All of what you're saying makes sense. At least now I know it's not the norm to be overly positive. She mentioned my dog has a "refined" face with chiseling around the cheeks. She showed me another dog related to her with a similar face, but lots more chin. She said my dog was moderate in lacking chin, not entirely chinless I guess. She said she moves nicely and has a nice outline. The breeder/handler said I shouldn't do dock diving until she's done showing. So, you make a good point there too. She's a top poodle breeder/handler and has good results, from what I've seen.


----------



## TerraFirma (12 mo ago)

rachelcu said:


> All of what you're saying makes sense. At least now I know it's not the norm to be overly positive. She mentioned my dog has a "refined" face with chiseling around the cheeks. She showed me another dog related to her with a similar face, but lots more chin. She said my dog was moderate in lacking chin, not entirely chinless I guess. She said she moves nicely and has a nice outline. The breeder/handler said I shouldn't do dock diving until she's done showing. So, you make a good point there too. She's a top poodle breeder/handler and has good results, from what I've seen.

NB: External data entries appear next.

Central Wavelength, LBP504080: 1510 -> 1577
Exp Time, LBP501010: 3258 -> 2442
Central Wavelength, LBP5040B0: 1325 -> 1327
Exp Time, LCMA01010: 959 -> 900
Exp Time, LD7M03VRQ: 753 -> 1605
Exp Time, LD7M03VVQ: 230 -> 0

I think you've got an exciting adventure ahead! I love a good moving dog. Has she talked to you about cavaletti exercises? You might get even more reach out of her. Hope you keep everyone posted on her progress.


----------



## rachelcu (6 mo ago)

TerraFirma said:


> I think you've got an exciting adventure ahead! I love a good moving dog. Has she talked to you about cavaletti exercises? You might get even more reach out of her. Hope you keep everyone posted on her progress.


She hasn't! I wasn't aware that was a thing you could do with your poodle. I'll look into it


----------



## RylieJames (Feb 3, 2016)

One key things to keep in mind when showing is that there is no "perfect" dog. Every dog has faults. And every dog has its strong points. The handler's job, while in the ring, is to best try to highlight the dog's best attributes while attempting to camouflage the faults. So, any one fault does not make a dog unable to finish.

As for evaluating her, this is not the best photo. You need a contrasting background so we can see her better. Also, the way you have her stacked--pulling her neck forward is not ideal. You want her to hold her head up and back. I posted an example of how you want to stack them below. Also, this is an awkward age for them and not the best time for an evaluation.

I think the most challenging part is learning how to raise a show dog. Coat care is different and you have to train them. They need to learn to stack and hold their head up. They need to learn to trot with their head held high. On show day, you can tell which dogs in the ring have the training and which ones don't. And it makes a difference. One thing I do with my dogs is I practice stacking them randomly throughout the day. And I rub their chin, encouraging them to hold their head high.

As for coat maintenance, that's a whole other subject all together. But it is essential to mastering if you want to have a competitive show dog. First thing, you need to protect the coat you have. That means no collars. No harnesses. Nothing on the coat. If you need a collar for walks, you'll need to buy a coat-protecting collar. There are several vendors that make them. Then, you need to get into a good weekly bath regimen. As soon as the coat is long enough, you'll have to start banding or wrapping the coat to prevent breakage.


----------